Certa vez, não faz muito tempo,
escrevi neste blog sobre o preconceito propagandeado por usuários de redes
sociais contra os supostos “erros de português” cometidos nas mesmas. Episódios
como esses, além da minha experiência profissional, estimulam-me a continuar
raciocinando sobre algo fundamental na constituição de uma nação: o ensino de
sua língua materna; em nosso caso, do português.
De fato, o primeiro contato que
temos com toda a história de se estudar a língua que falamos é através da
escola, e através da maneira pela qual a escola encara como deve passar um
conteúdo que é, sobretudo, metalinguístico. Além do bê-a-bá inicial para
aprender a ler, segue-se uma série de conceitos por muitos desconhecidos:
substantivos, adjetivos, verbos, adjuntos adnominais. Portanto, como lidar com
tais conceitos e formar, principalmente, leitores?
Na universidade, os postulantes a
professores de língua portuguesa são submetidos ao debate sobre a eficiência ou
não do ensino tradicional, baseado na gramática prescritiva, ou sobre o uso do texto como base de todo ensino
de uso da língua. Para adentrar nessa (falsa?) polêmica, é preciso fazer uma
regressão e lembrar alguns fenômenos ocorridos no Brasil.
Primeiramente, é preciso lembrar
que a Universidade é uma instituição relativamente recente no Brasil. Em
comparação a outros países da América Latina, o Brasil partiu bem depois. Para
se ter exemplo, praticamente um século antes, países como o Chile já tinham
catalogadas e estudadas centenas de línguas de seus povos autóctones, mesmo com
a dominação espanhola e, consequentemente, de sua língua ter-se tornado
dominante.

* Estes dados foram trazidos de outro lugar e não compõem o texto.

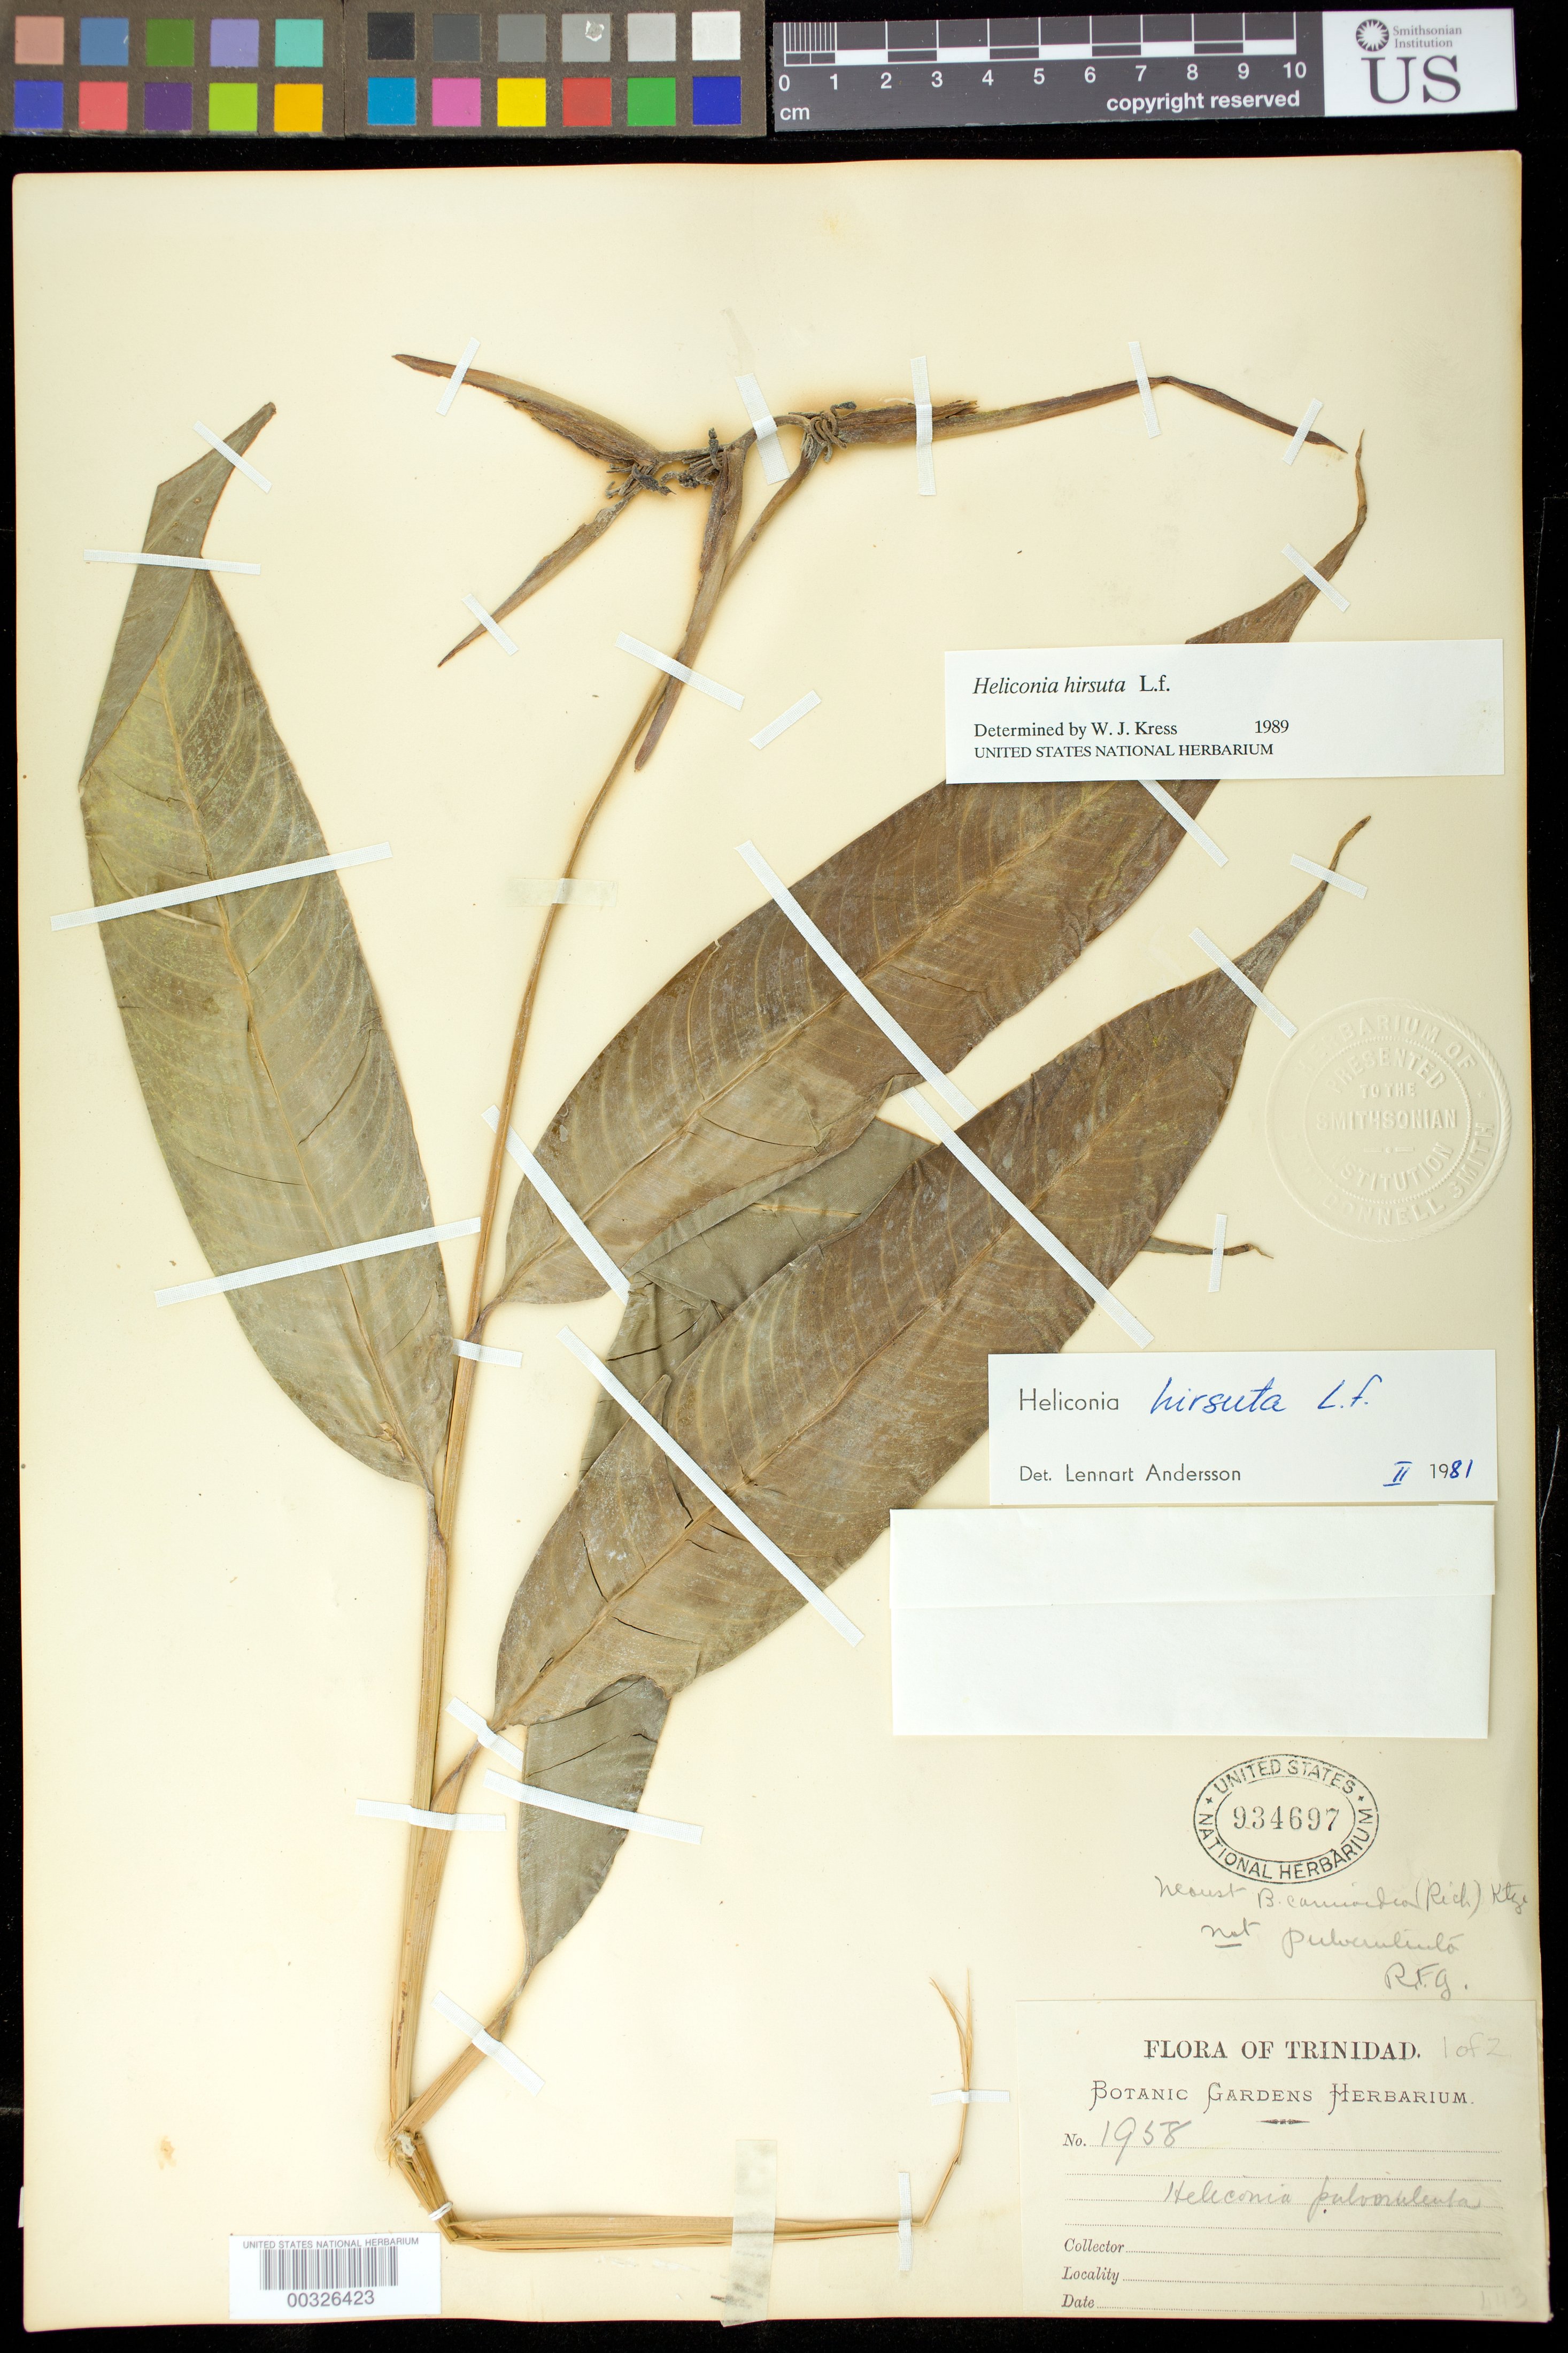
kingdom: Plantae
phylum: Tracheophyta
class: Liliopsida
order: Zingiberales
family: Heliconiaceae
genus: Heliconia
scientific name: Heliconia hirsuta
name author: L. f.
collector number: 1958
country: Trinidad and Tobago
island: Trinidad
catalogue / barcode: US 934697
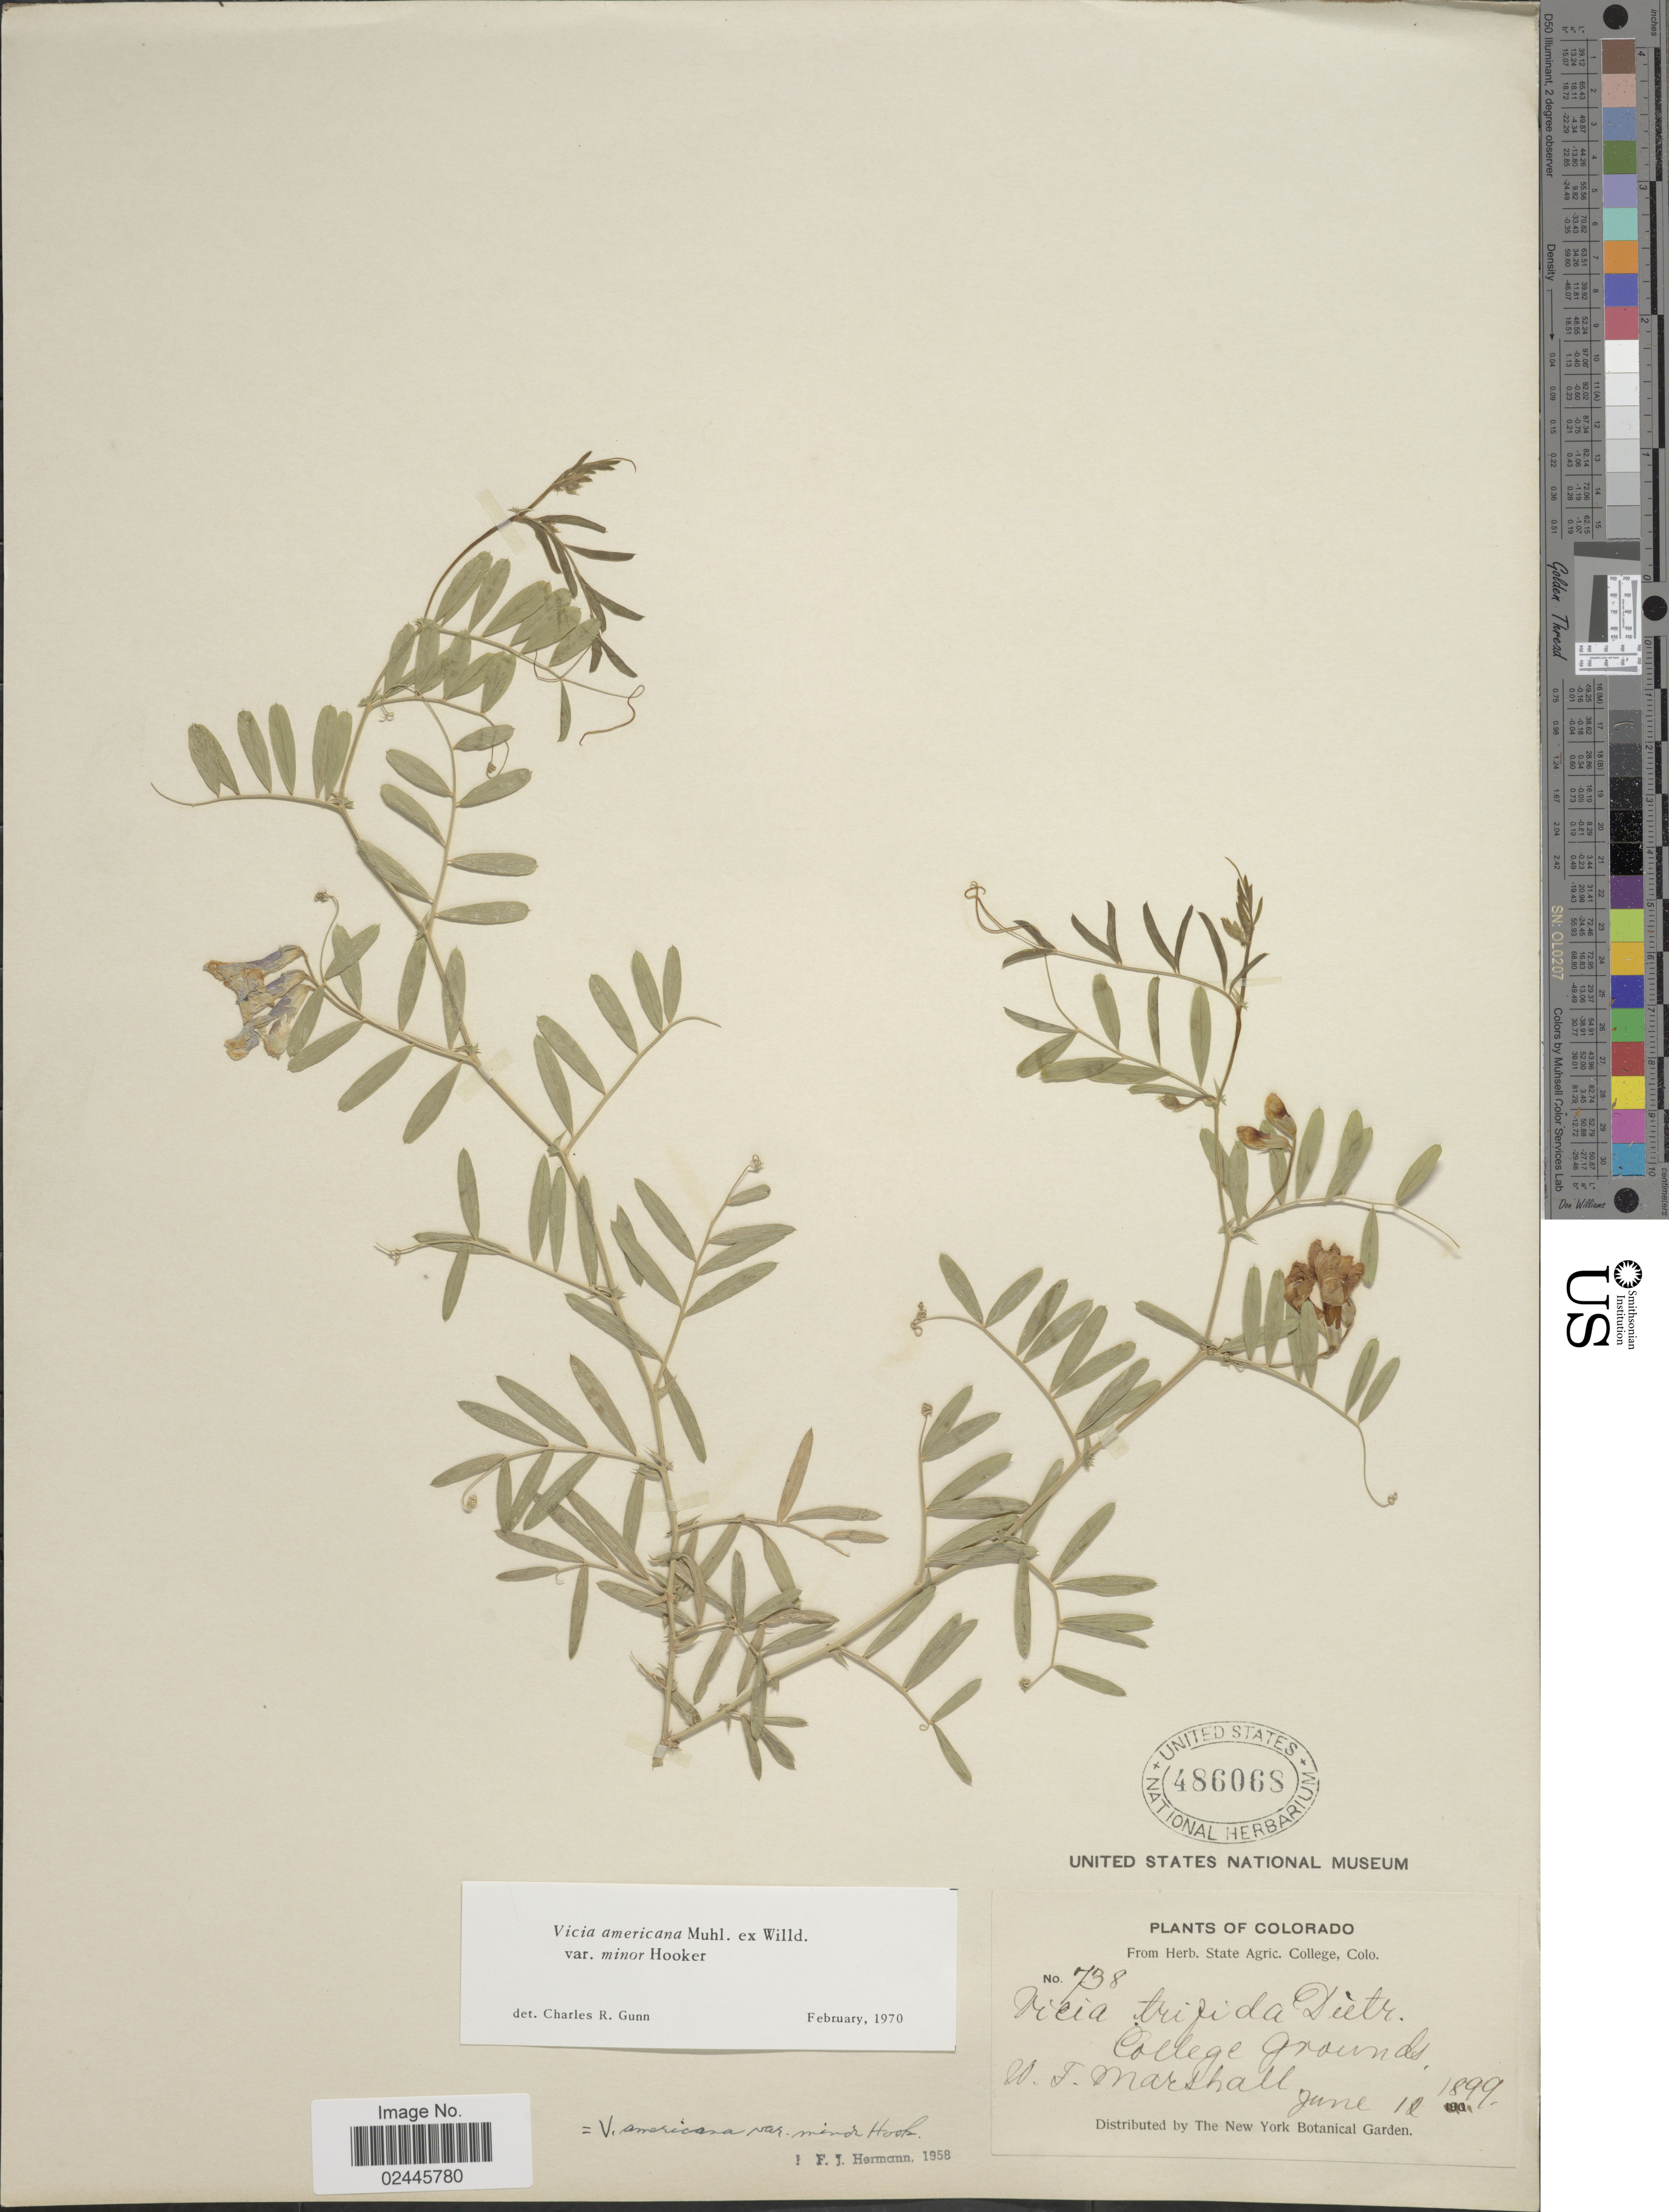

No Brasil, além de um notório desprezo pelas línguas indígenas, a
formação de uma elite “estrangeira” em nosso próprio país contaminou também a
maneira pela qual valores como a língua eram passados e estudados; ou seja,
voltados à Europa. Para além dessas questões, saltam aos olhos o fato de, mesmo
assim, o Brasil – país de extenso território – falar a mesma língua.
Dessa forma, o ensino da língua
portuguesa, dentro dessa lógica colonialista sempre teve, no Brasil, ares de
doutrina, seguindo-se regras da chamada gramática prescritiva da qual se
precisava afirmar o que pode e o que não se pode fazer. Além, é claro, da
segmentação estrutural da língua, que até hoje é passada com ares de ciência.
Entretanto, o estudo da língua(gem), mundialmente, adquiriu nova importância,
sobretudo depois da proposta estruturalista de Ferdinand Saussere, mas também,
através de seus desdobramentos - tanto
favoráveis quanto contrários às suas teses.
No Brasil, tenho a ligeira
impressão de que a ciência Linguística só veio se tornar “popular” através do boom da Sociolinguística, que passou a
considerar elementos sociais para analisar, estudar e ensinar línguas. Para
muitos, inclusive, no Brasil, Linguística virou sinônimo de Sociolinguística,
pondo em polos opostos e em constante luta intelectual, radicais de dois tipos:
primeiro os “filólogos”, gramáticos prescritivistas, amantes da boa regra de
uso da língua; do outro lado, os radicais da boa comunicação e do “se
comunicou, não tem problema”. Essa polêmica tem – a bem da verdade – gerado até
hoje efeitos danosos na prática cotidiana da sala de aula, desequilibrada.
A evidência que encontro, todos
os dias, em sala de aula, é que o professor de língua portuguesa ainda vive a
eterna dúvida sobre o que ensinar: a regra ou o texto? Como formar bons
leitores? Digo isso, porque, se por um lado houve um exagero na exigência da
regra, é óbvio que houve, também, um afrouxamento após se propor o ensino
unicamente através dos textos. A universidade brasileira, sobretudo nos cursos
de licenciatura – especialmente na Pedagogia – não preparou o alicerce
fundamental para isso ainda. A gramática – exercício fundamentalmente
metalinguístico – através do bom estudo da sintaxe também possibilita o
conhecimento da tecitura, dos fios
que compõem um bom texto, cada bordado, cada “miúdo”.
Espero, na condição de professor
e militante, que os investimentos vindouros em educação possam capacitar melhor
nossos profissionais, a começar por quem e como compõem as LDB’s etc. É
fundamental criarmos mecanismos que possam elevar o nível de leitura para
tornar esse país uma potência econômica e educacional. Por isso, é tão
importante que formemos pessoas capacitadas a conhecer, reproduzir e
transformar a língua que usa. A língua que constitui a nossa nacionalidade.
Acreditar num país mais forte é também ter em mente a possibilidade de
oportunizar cada vez mais pessoas de usarem a sua língua em pé de igualdade aos
que têm “educação de qualidade”. Começar pelo ensino disso é, ou poderia ser, um excelente começo.